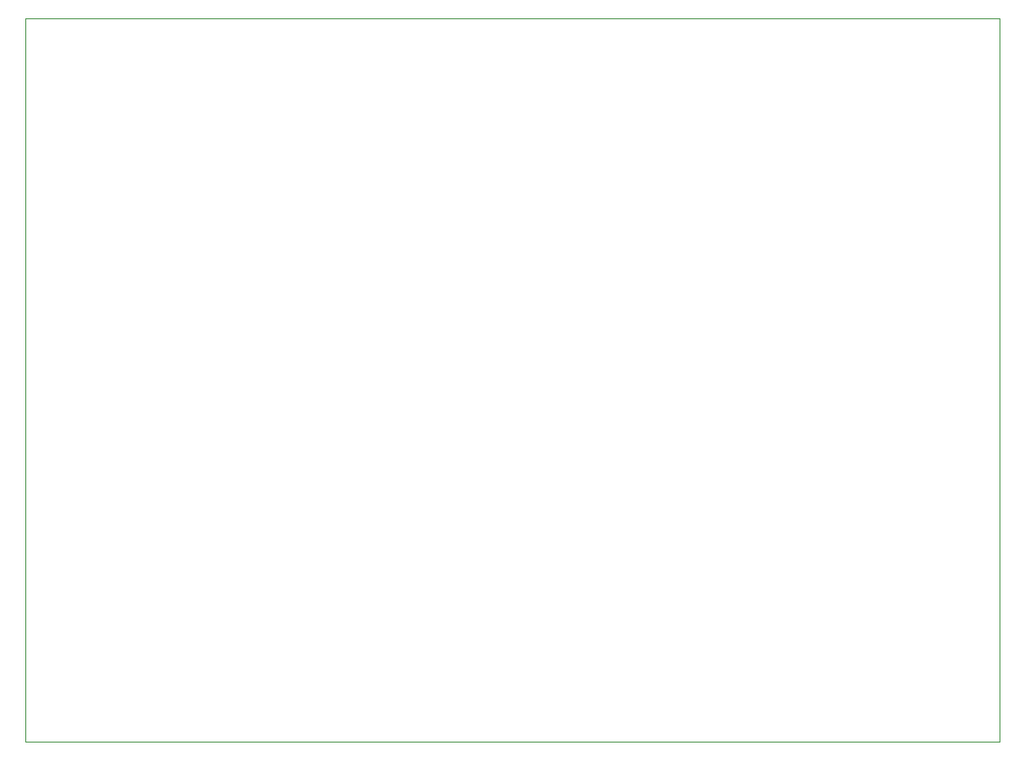
<source format=gbr>
%TF.GenerationSoftware,KiCad,Pcbnew,(6.0.8)*%
%TF.CreationDate,2022-12-06T23:52:27-08:00*%
%TF.ProjectId,motor_controller,6d6f746f-725f-4636-9f6e-74726f6c6c65,B1 (HULA) v0.2*%
%TF.SameCoordinates,Original*%
%TF.FileFunction,Profile,NP*%
%FSLAX46Y46*%
G04 Gerber Fmt 4.6, Leading zero omitted, Abs format (unit mm)*
G04 Created by KiCad (PCBNEW (6.0.8)) date 2022-12-06 23:52:27*
%MOMM*%
%LPD*%
G01*
G04 APERTURE LIST*
%TA.AperFunction,Profile*%
%ADD10C,0.100000*%
%TD*%
G04 APERTURE END LIST*
D10*
X76750000Y-52525000D02*
X171200000Y-52525000D01*
X171200000Y-52525000D02*
X171200000Y-122600000D01*
X171200000Y-122600000D02*
X76750000Y-122600000D01*
X76750000Y-122600000D02*
X76750000Y-52525000D01*
M02*

</source>
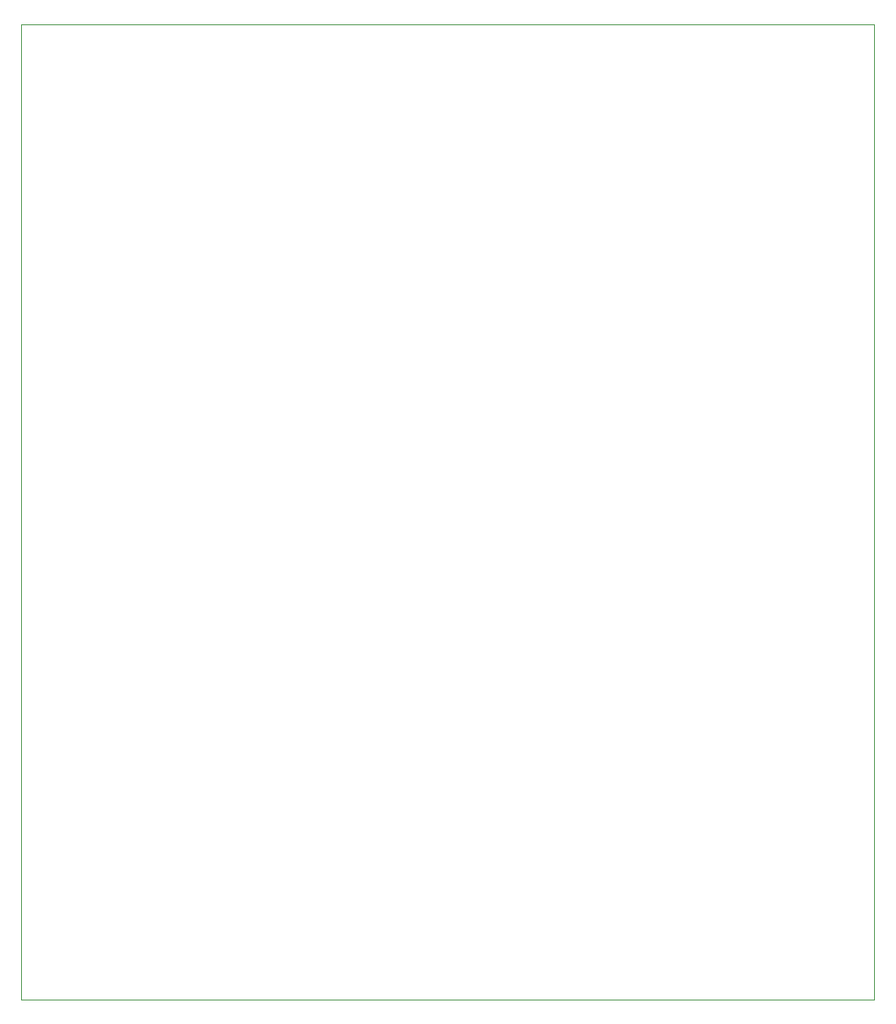
<source format=gbr>
%TF.GenerationSoftware,Altium Limited,Altium Designer,19.0.10 (269)*%
G04 Layer_Color=0*
%FSLAX26Y26*%
%MOIN*%
%TF.FileFunction,Profile,NP*%
%TF.Part,Single*%
G01*
G75*
%TA.AperFunction,Profile*%
%ADD101C,0.001000*%
D101*
X-1750000Y-2000000D02*
Y2000000D01*
X1750000D01*
Y-2000000D01*
X-1750000D01*
%TF.MD5,6352cb91df516bf34ff60e0ce85be48d*%
M02*

</source>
========
▸ **THE TASK**:
Report every line in the data that holds "LIST", copying each one.

▸ **OUTPUT FOR THIS TASK**:
G04 APERTURE LIST*
G04 APERTURE END LIST*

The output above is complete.